A case in point is the release, just now, of Bob Dylan’s first new song in eight years, “Murder Most Foul.” True to form, it’s an incongruous array of images from wildly diverse historical periods, all jumbled together as in a dream.
Dylan is ambiguously implicit; Lee is passionately explicit. Both are cosmic weathermen who know which way the wind blows. Too wise to propose answers, they eloquently raise questions.
Granted, you and I aren’t Bob Dylan or Spike Lee. We aren’t all artists per se. We may not be leaders in an official capacity, or political activists.
But if we don’t march, we can pray. If we don’t pray, we can meditate. We can get into our heart through music. We can play with a child. We can make flowers grow. We can weep.
Unique response
There are more than seven billion ways to respond to the pain and upheaval the world is in.

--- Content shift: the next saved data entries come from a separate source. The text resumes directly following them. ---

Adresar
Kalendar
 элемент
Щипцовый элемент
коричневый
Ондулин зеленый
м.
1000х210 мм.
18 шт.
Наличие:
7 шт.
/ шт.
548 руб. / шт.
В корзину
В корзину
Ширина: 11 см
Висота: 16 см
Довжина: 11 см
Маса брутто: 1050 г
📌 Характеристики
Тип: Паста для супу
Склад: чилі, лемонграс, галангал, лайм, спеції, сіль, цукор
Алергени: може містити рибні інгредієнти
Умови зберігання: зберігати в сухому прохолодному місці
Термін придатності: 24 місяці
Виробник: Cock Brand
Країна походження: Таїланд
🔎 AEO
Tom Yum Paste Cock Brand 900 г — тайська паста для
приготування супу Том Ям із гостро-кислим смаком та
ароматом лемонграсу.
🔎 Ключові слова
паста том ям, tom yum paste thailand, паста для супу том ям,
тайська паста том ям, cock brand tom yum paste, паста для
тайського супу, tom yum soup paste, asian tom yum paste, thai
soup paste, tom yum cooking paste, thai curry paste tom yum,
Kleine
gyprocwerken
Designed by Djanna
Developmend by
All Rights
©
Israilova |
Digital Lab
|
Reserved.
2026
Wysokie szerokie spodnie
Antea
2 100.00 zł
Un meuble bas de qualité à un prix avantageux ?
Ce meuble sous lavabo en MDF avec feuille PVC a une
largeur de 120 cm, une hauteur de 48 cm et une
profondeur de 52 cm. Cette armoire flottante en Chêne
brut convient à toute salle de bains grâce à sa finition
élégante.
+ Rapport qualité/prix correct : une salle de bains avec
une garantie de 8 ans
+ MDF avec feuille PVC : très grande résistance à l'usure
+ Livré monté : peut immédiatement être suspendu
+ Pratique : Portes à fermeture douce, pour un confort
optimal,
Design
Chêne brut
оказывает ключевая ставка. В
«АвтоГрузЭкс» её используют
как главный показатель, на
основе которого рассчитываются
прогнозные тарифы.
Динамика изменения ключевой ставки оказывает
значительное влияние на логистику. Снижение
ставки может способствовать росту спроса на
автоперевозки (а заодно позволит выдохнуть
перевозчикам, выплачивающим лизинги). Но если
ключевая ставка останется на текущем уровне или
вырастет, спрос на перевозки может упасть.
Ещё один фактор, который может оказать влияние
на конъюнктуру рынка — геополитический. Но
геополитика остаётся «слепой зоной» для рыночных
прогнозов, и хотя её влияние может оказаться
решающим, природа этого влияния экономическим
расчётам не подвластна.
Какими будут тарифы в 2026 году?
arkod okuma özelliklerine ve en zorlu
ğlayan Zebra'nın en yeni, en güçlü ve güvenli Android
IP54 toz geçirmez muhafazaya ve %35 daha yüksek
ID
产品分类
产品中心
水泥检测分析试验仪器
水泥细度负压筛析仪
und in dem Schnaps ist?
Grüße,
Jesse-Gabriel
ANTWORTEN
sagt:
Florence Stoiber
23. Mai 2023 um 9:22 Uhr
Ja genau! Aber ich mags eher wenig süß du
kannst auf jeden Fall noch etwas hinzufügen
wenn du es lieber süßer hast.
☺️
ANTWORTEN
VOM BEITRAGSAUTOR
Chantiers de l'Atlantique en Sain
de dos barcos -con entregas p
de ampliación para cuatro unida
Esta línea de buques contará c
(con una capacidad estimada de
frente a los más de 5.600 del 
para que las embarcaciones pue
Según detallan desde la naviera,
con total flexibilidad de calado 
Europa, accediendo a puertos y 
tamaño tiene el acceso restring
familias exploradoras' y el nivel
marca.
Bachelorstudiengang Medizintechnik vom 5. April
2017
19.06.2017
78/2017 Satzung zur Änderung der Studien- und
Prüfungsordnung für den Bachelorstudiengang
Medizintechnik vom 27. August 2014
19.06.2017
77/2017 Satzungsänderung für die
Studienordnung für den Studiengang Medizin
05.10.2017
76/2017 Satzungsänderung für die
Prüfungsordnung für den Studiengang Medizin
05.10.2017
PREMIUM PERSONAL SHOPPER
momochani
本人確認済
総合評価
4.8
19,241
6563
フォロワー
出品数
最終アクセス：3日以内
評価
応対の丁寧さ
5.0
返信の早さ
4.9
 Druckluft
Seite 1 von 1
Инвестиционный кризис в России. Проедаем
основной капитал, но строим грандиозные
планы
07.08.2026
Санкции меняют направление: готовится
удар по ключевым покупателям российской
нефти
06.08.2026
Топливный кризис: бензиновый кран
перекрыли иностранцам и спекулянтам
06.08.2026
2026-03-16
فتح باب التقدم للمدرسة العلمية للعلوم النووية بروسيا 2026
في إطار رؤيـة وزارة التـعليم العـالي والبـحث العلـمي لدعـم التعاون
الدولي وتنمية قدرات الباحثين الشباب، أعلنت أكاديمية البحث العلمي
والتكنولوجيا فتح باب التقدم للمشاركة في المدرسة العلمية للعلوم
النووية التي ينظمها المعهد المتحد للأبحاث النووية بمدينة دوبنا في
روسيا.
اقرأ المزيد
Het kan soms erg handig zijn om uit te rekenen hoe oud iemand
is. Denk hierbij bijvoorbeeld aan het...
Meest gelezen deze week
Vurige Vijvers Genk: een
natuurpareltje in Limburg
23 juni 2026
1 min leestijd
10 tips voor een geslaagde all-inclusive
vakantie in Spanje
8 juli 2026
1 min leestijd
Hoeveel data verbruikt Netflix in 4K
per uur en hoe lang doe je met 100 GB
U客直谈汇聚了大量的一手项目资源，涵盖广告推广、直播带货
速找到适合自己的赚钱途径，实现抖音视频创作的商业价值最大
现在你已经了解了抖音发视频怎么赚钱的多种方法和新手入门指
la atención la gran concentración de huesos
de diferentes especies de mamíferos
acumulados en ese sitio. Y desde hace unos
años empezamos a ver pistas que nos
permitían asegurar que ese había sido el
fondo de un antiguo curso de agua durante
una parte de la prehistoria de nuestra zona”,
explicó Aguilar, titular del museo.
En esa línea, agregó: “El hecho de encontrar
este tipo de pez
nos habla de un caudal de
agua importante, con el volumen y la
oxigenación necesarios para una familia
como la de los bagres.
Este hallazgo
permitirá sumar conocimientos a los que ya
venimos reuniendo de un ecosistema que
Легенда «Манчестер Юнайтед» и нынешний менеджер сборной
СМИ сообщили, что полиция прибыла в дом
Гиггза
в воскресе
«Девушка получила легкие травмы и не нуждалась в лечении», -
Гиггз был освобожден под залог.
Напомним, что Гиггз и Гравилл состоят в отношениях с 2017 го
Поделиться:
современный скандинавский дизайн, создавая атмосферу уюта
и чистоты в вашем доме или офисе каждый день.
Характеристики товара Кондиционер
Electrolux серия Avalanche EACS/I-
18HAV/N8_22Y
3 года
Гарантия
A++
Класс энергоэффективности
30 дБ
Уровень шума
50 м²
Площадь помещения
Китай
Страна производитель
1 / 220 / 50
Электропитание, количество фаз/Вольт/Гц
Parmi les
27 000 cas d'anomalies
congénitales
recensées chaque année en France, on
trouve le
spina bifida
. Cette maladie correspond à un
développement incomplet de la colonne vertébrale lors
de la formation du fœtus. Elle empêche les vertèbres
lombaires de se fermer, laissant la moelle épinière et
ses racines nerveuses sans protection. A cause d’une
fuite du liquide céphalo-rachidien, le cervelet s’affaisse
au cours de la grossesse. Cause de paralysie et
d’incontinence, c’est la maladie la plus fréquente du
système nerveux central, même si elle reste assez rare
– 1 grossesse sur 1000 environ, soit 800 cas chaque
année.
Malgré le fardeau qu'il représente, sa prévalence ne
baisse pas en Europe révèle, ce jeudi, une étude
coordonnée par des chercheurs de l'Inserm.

We each have all the creativity we need (Venus) to come up with a response that is truly authentic. We each have the intelligence (Mercury), the courage (Mars), the sense of ethics (Jupiter). We each have a responsibility to the society we live in (Saturn).
We are each capable of unlimited compassion (Neptune), despite our wounds (Chiron). We each occupy a definitively unique place in this world moment (Uranus). We share with our fellows a mortal lifetime (Pluto) that we can either show up for, or not.
Like Spike, we were built for this.
Notes
1) Trump’s Defense Secretary Mark Esper defended the use of tear gas and rubber bullets against demonstrators by declaring the police needed to “dominate the battle space” after a shooting in a Kentucky Fried Chicken parking lot. Stephen Colbert imagined the protesters’ response: “Don’t shoot! He’s not a real colonel! Listen, Mr President, you don’t want to launch a land invasion in America without a clear exit strategy. That’s a quagmire. You’ll never quell the local people, they’re too heavily armed. And the fact that you’re president proves they’re not ready for democracy.”
2) A literal example of the opposition in the USA chart between Mercury (information) and Pluto (death). As astrologer Frederick Woodruff points out, here we have “information/misinformation (Mercury) that will actually kill us (Pluto).”
3) Few give a thought to the cui bono of the news industry. We even seem to forget that it is an industry.
4) Perhaps the offensive puerility of “Kill the pigs” can be chalked up to the fact that it arose from a cycle in its infancy (the Uranus-Pluto conjunction), whereas “Defund the police” arises from a more mature phase of the same cycle (its waxing square).